## PASSAGE PROVIDED
# Lecture des données

In [1]:
import pandas as pd

### Read train data

In [2]:
train_filename = "dataset/sts-b_train.csv"
data_train = pd.read_csv(train_filename) 
data_train.head()

Unnamed: 0,sentence1,sentence2,score,id
0,A plane is taking off.,An air plane is taking off.,5.0,0
1,A man is playing a large flute.,A man is playing a flute.,3.8,1
2,A man is spreading shreded cheese on a pizza.,A man is spreading shredded cheese on an uncoo...,3.8,2
3,Three men are playing chess.,Two men are playing chess.,2.6,3
4,A man is playing the cello.,A man seated is playing the cello.,4.25,4


### Read test data

In [3]:
test_filename = "dataset/sts-b_test.csv"
data_test = pd.read_csv(test_filename) 
data_test.head()

Unnamed: 0,id,sentence1,sentence2
0,100000,A man with a hard hat is dancing.,A man wearing a hard hat is dancing.
1,100001,A young child is riding a horse.,A child is riding a horse.
2,100002,A man is feeding a mouse to a snake.,The man is feeding a mouse to the snake.
3,100003,A woman is playing the guitar.,A man is playing guitar.
4,100004,A woman is playing the flute.,A man is playing a flute.


# Preprocessing

### Lower all words

In [4]:
data_train['pre_sentence1'] = data_train['sentence1'].str.lower()
data_train['pre_sentence2'] = data_train['sentence2'].str.lower()

In [5]:
data_test['pre_sentence1'] = data_test['sentence1'].str.lower()
data_test['pre_sentence2'] = data_test['sentence2'].str.lower()

### Remove punctuations

In [6]:
import string

In [7]:
table = str.maketrans('', '', string.punctuation)

In [8]:
data_train['pre_sentence1'] = data_train['pre_sentence1'].str.translate(table)
data_train['pre_sentence2'] = data_train['pre_sentence2'].str.translate(table)

In [9]:
data_test['pre_sentence1'] = data_test['pre_sentence1'].str.translate(table)
data_test['pre_sentence2'] = data_test['pre_sentence2'].str.translate(table)

### Tokenize

In [10]:
from nltk import word_tokenize

In [11]:
data_train['pre_sentence1'] = data_train.apply(lambda row: word_tokenize(row['pre_sentence1']), axis=1)
data_train['pre_sentence2'] = data_train.apply(lambda row: word_tokenize(row['pre_sentence2']), axis=1)

In [12]:
data_test['pre_sentence1'] = data_test.apply(lambda row: word_tokenize(row['pre_sentence1']), axis=1)
data_test['pre_sentence2'] = data_test.apply(lambda row: word_tokenize(row['pre_sentence2']), axis=1)

### Lemmatize

In [13]:
from nltk import pos_tag
from nltk.corpus import wordnet
from nltk.stem import WordNetLemmatizer

In [14]:
def get_wordnet_pos(word):
    """Map POS tag to first character lemmatize() accepts"""
    tag = pos_tag([word])[0][1][0].upper()

## RECORDED DATA

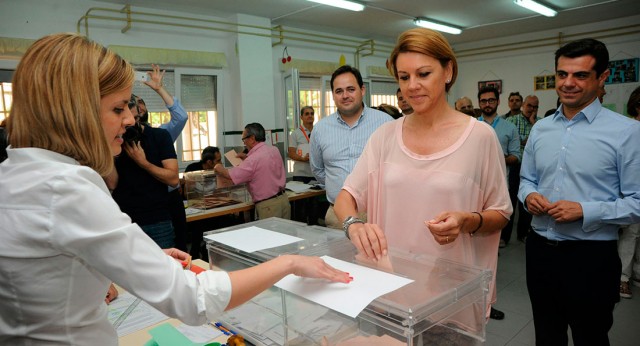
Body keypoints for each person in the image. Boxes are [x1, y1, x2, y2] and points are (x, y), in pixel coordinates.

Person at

## TASK OBJECTIVE
Please copy the part of the sentence-preprocessing notebook that begins with the words "### Lemmatize" and ends after the words "tag = pos_tag([word])[0][1][0].upper()".

## YOUR SOLUTION
### Lemmatize

In [13]:
from nltk import pos_tag
from nltk.corpus import wordnet
from nltk.stem import WordNetLemmatizer

In [14]:
def get_wordnet_pos(word):
    """Map POS tag to first character lemmatize() accepts"""
    tag = pos_tag([word])[0][1][0].upper()